Une congrégation évangélique à Las Tunas est devenue l'un des principaux points de distribution alimentaire de la province, préparant des repas pour 480 personnes chaque semaine au milieu de la pire crise alimentaire que traverse Cuba depuis des décennies.
L'apôtre Mayim Jorge, leader du Ministère Viento Recio, a publié sur Facebook un message dans lequel il décrit l'effort de sa congrégation : deux petits déjeuners hebdomadaires et un déjeuner pour des centaines de Cubains qui n'auraient autrement rien à manger. « Nous préparons des repas pour 480 personnes. Tout un défi dans les conditions actuelles », a-t-il écrit.
Ce qui préoccupe le plus le pasteur, c'est le profil de ceux qui viennent chercher de la nourriture. « Des enfants et des jeunes viennent déjà, pas seulement des personnes âgées », a-t-il averti, signe que la faim ne fait plus de distinctions d'âge sur l'île.
Mayim Jorge lie directement la crise à l'effondrement du système immunitaire de la population cubaine, aggravé par les coupures de courant qui empêchent le repos, la pénurie de médicaments et la malnutrition chronique.
«À Cuba, les gens meurent presque pas de maladie.

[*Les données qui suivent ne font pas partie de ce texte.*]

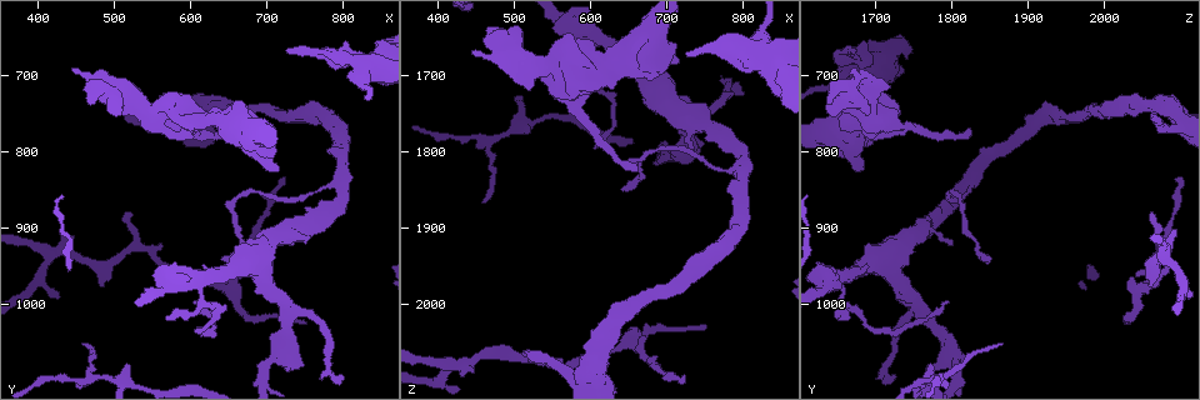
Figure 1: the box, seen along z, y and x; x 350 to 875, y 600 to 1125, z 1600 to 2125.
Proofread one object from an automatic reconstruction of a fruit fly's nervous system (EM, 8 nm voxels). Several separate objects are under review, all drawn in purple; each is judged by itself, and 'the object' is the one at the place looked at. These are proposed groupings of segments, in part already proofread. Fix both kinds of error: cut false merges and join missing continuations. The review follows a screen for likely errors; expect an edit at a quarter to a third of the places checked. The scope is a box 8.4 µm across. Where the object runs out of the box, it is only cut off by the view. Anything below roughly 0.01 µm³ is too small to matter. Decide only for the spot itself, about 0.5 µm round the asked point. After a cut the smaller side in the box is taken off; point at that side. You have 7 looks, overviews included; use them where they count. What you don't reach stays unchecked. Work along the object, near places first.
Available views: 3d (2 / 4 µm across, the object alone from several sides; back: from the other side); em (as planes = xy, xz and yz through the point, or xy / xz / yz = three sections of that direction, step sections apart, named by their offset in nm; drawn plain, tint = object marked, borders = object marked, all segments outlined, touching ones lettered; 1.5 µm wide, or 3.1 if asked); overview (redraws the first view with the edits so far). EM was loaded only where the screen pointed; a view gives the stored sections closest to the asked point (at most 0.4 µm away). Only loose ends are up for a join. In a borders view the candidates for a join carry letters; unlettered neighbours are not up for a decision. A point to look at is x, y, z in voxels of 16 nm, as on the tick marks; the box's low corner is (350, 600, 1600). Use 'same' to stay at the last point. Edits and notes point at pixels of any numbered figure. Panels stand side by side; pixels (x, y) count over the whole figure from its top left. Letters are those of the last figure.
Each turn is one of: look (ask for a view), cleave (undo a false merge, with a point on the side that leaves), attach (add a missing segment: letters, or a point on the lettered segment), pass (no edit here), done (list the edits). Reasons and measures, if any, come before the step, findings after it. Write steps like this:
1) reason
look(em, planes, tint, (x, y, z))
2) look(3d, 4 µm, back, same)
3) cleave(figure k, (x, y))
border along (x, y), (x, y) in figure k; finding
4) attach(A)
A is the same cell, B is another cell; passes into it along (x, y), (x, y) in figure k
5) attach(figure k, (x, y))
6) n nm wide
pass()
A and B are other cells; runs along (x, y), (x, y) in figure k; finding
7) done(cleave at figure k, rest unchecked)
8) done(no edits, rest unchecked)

tapers out
look(em, xz, step 4, borders, (570, 1020, 1650))

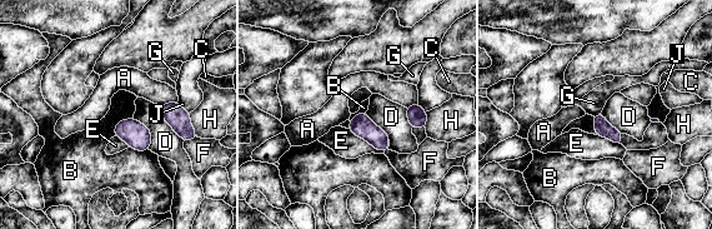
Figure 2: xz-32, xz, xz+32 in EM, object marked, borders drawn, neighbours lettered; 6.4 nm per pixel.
100 nm wide
pass()
A, B, C, D, E, F, G, H and J are other cells; none of them fits

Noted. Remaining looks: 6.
branch stops here
look(3d, 4 µm, (660, 770, 1820))

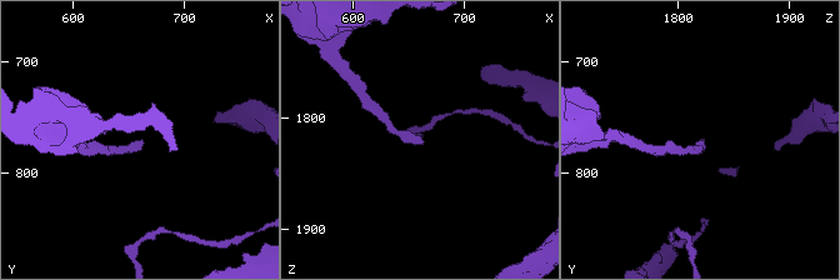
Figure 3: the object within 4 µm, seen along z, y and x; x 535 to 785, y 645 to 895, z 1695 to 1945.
shape alone is not enough
look(em, xz, step 4, tint, (662, 770, 1822))

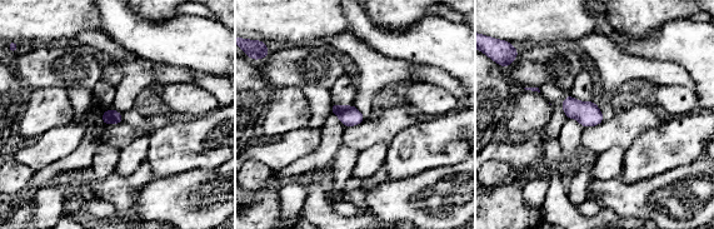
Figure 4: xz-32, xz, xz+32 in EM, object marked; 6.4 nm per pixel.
look(em, planes, borders, same)

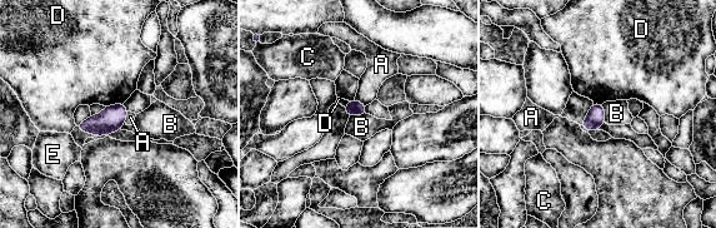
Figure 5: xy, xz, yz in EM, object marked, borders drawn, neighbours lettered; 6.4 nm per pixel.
pass()
A, B, C, D and E are other cells; border along (123, 102), (105, 107) in figure 5; none of them fits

Ils meurent de faim», a-t-il affirmé, en citant une statistique publiée par le journal officiel Granma sur la mortalité dans le pays.
Le propre Granma a reconnu que le taux de mortalité infantile a terminé 2025 à 9,9 pour chaque 1 000 naissances vivantes, le niveau le plus élevé en plus de deux décennies et une augmentation de 148 % par rapport à 2018, où il était de 4,0 pour chaque 1 000.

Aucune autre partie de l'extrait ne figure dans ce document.